━━━ Recorded data ━━━

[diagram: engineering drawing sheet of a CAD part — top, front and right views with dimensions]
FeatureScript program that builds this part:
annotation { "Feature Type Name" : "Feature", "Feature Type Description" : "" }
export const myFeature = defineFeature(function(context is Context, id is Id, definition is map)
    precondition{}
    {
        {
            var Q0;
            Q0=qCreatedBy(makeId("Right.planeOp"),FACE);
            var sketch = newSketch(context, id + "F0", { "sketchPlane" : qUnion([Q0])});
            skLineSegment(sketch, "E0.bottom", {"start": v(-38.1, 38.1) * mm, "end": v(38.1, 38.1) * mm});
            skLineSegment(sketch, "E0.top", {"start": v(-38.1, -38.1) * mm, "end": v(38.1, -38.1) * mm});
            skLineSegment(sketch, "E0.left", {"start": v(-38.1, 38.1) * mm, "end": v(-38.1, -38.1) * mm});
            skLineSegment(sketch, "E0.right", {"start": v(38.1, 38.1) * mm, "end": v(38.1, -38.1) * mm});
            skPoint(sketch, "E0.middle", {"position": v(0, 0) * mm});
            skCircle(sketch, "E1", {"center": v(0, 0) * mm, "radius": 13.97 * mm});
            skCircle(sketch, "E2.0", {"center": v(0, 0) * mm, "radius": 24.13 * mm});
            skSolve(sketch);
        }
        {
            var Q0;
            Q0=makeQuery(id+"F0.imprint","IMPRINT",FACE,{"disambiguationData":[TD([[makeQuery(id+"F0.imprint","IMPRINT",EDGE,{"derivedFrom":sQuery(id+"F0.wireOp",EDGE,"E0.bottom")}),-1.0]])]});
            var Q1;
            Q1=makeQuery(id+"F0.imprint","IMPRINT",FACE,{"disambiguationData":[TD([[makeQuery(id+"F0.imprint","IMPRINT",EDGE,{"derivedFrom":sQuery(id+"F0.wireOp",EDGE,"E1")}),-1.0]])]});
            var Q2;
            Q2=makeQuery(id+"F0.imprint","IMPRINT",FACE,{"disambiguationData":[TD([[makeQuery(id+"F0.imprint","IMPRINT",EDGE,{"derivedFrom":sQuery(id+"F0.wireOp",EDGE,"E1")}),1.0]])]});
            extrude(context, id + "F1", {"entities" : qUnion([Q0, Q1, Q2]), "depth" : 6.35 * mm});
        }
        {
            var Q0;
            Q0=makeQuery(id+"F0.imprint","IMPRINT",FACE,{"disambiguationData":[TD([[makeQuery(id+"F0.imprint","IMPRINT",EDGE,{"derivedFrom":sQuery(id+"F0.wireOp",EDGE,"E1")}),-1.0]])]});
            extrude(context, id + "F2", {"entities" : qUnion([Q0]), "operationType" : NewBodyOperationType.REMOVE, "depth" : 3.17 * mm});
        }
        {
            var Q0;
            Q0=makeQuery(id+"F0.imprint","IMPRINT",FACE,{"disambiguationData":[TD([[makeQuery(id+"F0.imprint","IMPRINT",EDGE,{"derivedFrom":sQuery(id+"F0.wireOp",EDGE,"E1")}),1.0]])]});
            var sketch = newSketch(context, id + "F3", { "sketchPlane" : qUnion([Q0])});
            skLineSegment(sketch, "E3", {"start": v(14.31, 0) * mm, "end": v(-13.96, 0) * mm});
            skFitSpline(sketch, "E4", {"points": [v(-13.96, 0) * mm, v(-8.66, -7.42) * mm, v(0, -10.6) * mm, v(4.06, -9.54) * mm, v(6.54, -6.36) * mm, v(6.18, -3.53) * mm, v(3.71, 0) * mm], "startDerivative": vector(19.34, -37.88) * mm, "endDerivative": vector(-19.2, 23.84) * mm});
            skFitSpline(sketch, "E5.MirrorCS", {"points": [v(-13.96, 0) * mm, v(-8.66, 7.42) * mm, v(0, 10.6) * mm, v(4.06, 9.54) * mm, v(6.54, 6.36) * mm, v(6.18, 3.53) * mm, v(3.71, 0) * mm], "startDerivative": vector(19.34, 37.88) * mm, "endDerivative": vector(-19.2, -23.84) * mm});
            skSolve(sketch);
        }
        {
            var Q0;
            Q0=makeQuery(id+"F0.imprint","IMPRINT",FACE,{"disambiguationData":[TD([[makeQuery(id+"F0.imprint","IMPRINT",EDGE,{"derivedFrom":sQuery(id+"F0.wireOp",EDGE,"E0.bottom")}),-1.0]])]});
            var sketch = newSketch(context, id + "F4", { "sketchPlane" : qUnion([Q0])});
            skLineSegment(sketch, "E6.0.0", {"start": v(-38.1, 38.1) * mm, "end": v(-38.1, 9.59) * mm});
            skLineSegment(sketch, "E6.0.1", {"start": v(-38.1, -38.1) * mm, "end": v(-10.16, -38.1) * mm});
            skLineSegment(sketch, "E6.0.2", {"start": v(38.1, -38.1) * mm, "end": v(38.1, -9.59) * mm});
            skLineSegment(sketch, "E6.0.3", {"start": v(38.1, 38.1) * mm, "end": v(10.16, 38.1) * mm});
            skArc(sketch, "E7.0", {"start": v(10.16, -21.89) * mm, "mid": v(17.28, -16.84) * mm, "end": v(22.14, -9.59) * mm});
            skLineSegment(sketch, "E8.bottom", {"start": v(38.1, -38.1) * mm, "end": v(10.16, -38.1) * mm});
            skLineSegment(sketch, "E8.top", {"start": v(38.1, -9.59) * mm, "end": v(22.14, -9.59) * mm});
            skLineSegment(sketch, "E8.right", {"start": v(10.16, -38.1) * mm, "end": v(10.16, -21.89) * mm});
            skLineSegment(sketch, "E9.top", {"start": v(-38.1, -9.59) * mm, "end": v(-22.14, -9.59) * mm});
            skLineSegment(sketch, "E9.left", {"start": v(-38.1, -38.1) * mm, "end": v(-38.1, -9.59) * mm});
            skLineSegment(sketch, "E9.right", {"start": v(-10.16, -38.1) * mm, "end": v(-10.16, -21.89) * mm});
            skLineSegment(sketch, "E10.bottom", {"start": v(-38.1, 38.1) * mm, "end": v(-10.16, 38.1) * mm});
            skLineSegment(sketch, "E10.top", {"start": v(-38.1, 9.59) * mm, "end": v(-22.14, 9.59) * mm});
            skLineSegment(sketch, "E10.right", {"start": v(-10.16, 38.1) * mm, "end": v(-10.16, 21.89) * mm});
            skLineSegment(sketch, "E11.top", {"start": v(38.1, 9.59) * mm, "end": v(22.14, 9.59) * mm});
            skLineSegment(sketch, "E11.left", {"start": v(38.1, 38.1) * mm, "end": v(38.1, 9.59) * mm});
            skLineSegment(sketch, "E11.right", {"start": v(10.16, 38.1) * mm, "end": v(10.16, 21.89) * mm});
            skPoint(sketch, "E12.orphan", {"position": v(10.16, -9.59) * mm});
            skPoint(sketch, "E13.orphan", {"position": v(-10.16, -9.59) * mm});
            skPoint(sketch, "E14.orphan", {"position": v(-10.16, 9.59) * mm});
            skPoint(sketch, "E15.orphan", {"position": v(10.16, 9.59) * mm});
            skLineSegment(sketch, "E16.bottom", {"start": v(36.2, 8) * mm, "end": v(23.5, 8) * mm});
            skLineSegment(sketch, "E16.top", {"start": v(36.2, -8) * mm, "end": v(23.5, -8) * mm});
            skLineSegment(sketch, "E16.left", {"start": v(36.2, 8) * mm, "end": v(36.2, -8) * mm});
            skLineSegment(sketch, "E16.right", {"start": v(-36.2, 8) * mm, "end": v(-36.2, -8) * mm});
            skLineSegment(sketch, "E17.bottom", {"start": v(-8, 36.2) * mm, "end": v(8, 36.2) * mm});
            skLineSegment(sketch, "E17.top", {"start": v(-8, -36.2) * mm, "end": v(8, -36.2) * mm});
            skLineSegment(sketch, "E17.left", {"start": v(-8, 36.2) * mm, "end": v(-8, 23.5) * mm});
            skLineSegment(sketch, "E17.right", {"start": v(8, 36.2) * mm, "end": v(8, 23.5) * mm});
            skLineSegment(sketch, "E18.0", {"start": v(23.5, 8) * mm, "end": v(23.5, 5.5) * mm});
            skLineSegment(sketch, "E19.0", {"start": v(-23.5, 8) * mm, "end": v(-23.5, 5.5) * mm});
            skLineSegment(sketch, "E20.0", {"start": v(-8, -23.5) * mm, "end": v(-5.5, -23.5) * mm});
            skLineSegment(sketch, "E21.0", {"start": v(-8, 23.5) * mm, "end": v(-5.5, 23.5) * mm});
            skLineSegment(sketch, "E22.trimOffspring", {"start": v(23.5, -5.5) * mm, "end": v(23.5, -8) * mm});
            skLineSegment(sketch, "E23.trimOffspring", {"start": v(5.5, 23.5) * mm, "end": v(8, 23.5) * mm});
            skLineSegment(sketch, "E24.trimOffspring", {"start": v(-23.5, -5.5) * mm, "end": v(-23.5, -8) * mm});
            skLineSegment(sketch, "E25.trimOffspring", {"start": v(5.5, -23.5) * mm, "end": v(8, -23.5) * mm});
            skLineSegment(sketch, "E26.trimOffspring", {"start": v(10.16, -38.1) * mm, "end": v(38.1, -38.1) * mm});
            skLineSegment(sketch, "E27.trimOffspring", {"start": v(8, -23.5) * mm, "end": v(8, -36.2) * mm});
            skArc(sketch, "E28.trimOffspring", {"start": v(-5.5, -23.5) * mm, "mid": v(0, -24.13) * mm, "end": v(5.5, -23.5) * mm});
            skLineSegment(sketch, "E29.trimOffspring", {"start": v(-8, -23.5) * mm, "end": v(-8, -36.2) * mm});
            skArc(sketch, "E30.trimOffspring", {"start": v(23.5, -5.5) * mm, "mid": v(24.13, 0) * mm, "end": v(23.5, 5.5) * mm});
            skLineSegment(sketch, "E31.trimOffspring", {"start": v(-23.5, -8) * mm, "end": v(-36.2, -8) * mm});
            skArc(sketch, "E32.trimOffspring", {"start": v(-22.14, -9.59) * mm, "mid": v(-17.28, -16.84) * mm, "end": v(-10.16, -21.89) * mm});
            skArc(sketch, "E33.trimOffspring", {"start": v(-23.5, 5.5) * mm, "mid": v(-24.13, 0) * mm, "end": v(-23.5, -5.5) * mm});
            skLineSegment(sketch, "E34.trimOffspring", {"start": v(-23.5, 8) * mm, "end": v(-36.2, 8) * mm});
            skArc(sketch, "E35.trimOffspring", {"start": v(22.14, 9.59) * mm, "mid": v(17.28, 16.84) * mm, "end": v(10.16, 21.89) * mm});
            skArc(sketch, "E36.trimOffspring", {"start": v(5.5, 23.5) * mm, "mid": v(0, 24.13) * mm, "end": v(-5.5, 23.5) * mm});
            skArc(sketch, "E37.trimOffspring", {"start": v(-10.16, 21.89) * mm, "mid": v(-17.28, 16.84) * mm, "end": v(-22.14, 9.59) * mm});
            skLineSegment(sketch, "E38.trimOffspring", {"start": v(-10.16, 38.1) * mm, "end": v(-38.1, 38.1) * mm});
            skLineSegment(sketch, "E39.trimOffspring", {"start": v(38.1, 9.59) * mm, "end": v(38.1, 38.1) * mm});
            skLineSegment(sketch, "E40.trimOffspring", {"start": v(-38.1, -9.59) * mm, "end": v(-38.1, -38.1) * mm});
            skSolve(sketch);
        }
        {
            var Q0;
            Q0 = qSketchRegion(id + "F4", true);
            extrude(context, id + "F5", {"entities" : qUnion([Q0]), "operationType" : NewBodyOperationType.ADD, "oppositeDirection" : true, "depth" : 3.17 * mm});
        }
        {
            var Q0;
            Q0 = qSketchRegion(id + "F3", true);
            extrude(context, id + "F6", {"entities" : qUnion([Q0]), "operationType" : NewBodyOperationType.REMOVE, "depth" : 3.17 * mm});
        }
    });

━━━

- **What is asked**: Copy everything from the start of the items down through the line containing "export const myFeature", swapping "Description" for "Summary" and leaving all else unchanged.

- **Task answer**:
[diagram: engineering drawing sheet of a CAD part — top, front and right views with dimensions]
FeatureScript program that builds this part:
annotation { "Feature Type Name" : "Feature", "Feature Type Summary" : "" }
export const myFeature = defineFeature(function(context is Context, id is Id, definition is map)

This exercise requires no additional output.